Monday, Jun. 08, 1981
Fact, Fiction and Fakery
By Thomas Griffith
Newswatch
For those who wonder what to believe, things get harder all the time. Sociologists insist that newspapers often manufacture "crime waves." Once an unusual holdup catches an editor's eye, every similar crime is. reported as one more chilling example of the same--even though at the end of a year the headlined crime wave didn't make a real blip in police statistics. The murders of black children in Atlanta captured the press's attention because some killings seemed the work of a demonic psycho. The killings were awful; the concern is real, but the news interest has been exploited. Every violent death of a black child in Atlanta--the kind that wouldn't rate a paragraph nationwide had it happened that day in Memphis or Birmingham--is piled on to the city's total (25! 26! 27!) by a press prone to declare and then contribute to "a climate of fear." It may be a kind of retribution that the press now finds itself involved in its own mini-"crime wave"--the faking of stories.
There may not be enough of such faking going on to call it a wave, but it has hurt two of the nation's leading newspapers. When the Washington Post had to return a Pulitzer Prize a month ago, the paper's guiding spirit, Katharine Graham, commented: "I think there is some feeling that this was an egg that would not have been laid in a lot of other places."
One of the editors who thought tighter enforcement of editing standards was "urgently needed" was Michael J. O'Neill of the New York Daily News. O'Neill then had to get rid of one of his flashiest young columnists, Michael Daly. Like Janet Cooke of the Post, with her nonexistent eight-year-old dope addict, Daly lengthily quoted by name an English soldier in Belfast who turned out not to exist. The point should be well made by now: it may sometimes be necessary to use a fictitious name to protect an endangered source, but the source should be real and the right name known to the editor. Editors should be particularly suspicious whenever the quotes by a soldier, or an eight-year-old boy, articulate exactly the point a reporter is trying to make.

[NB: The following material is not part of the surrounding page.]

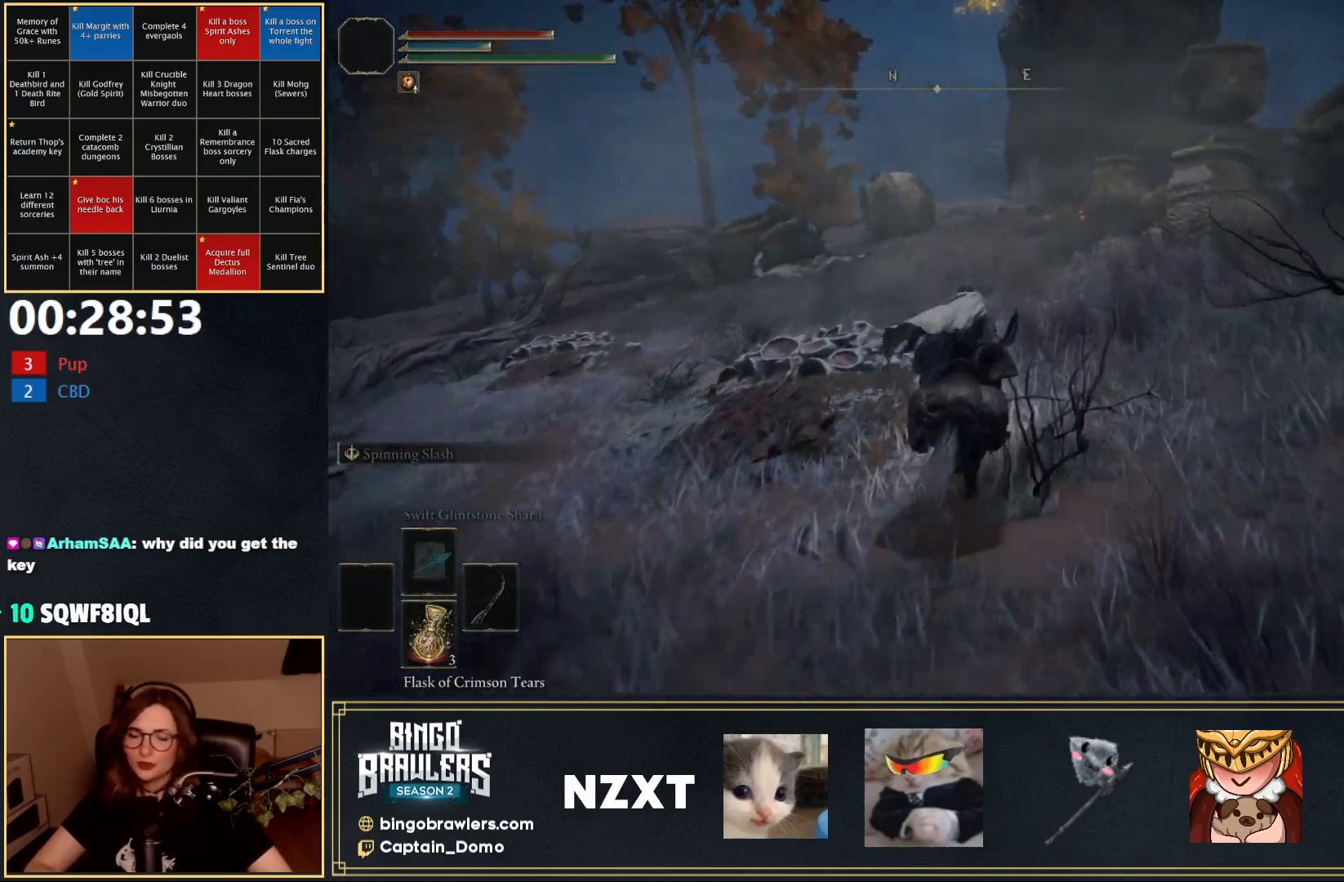
{"buttons": [], "left_stick": "up", "right_stick": "center", "events": []}
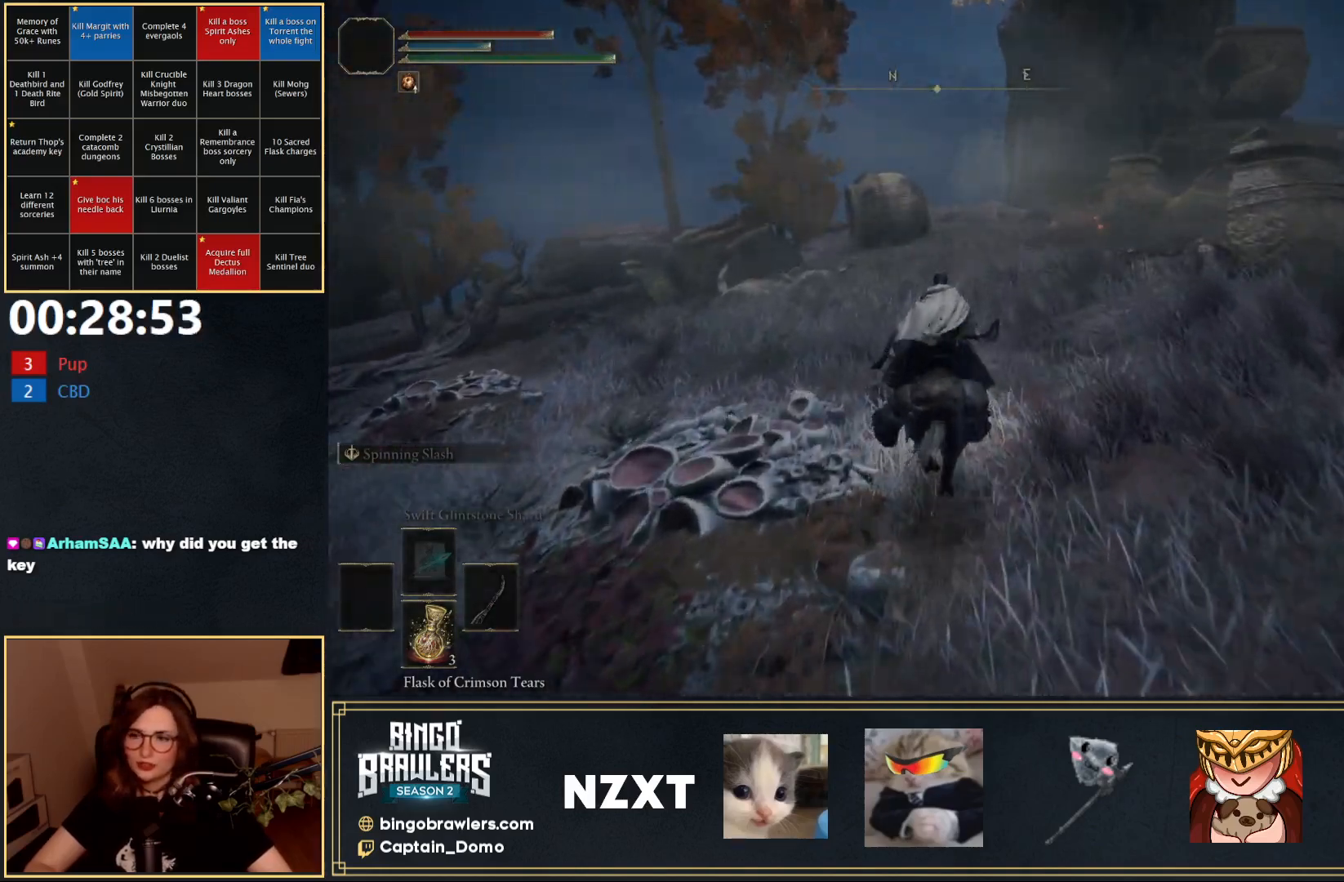
{"buttons": [], "left_stick": "up", "right_stick": "center", "events": [[250, "B", "down"], [367, "B", "up"]]}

Media executives are getting nervous. ABC's New York studio fired five staff members, accusing them of using bogus questions on viewer-participation programs--earlier, an unlikely punishment for such an offense. It is hard enough as it is for a newspaper reader or television watcher to tell fact from fiction. On television, where the ability to create plausible fiction has run low, writers of "docudramas" put words never spoken by Churchill or Truman into their mouths. The confusion is compounded when the public is assured it is getting authentic words mouthed by actors.
NBC devoted a total of three hours of prime time to re-creating the trial of the headmistress who killed the Scarsdale diet doctor. NBC ads proclaimed: THE TRIAL THAT SHOCKED THE NATION! YOU BE THE JURY! Who asked for such a second-guessing of the jury process anyway? Executive Producer Paul L. Klein boiled 10,000 pages of court transcript down to 300, hardly a fair sample. Because he used only the public record, Klein didn't have to pay the headmistress, the lawyers or the judge, or even get their permission. In this way the show was cheaper to make than the usual forgettable made-for-TV movie. But legal doubts begat timidity. Ellen Burstyn played Jean Harris sympathetically, but without her dramatics, so that Television Critic Tom Shales protested that after an hour of it "you begin to long for the hokey melodrama of the traditional movie or TV courtroom scene." Even so, it was hardly what NBC called "what really happened." An English scriptwriter, David Edgar, back in 1974 wrote what he calls the "purest drama-documentary ever written," editing the Watergate tapes into a 45-minute television play. "In fact, of course," he now says, "the play wasn't really pure or objective at all: the whole process of making it had consisted of value judgments, from my judgments about what to put in and leave out, to the director's judgments about what to look at, and the actor's judgments about pace and inflection and gesture and mood."
Klein has already bought the transcript of the Carol Burnett libel case for his next project. But NBC's Harris trial did poorly in the ratings ("So far above reproach that it was a little far above the audience," Klein says). Low ratings may spare the public any more confusion between acting and actuality.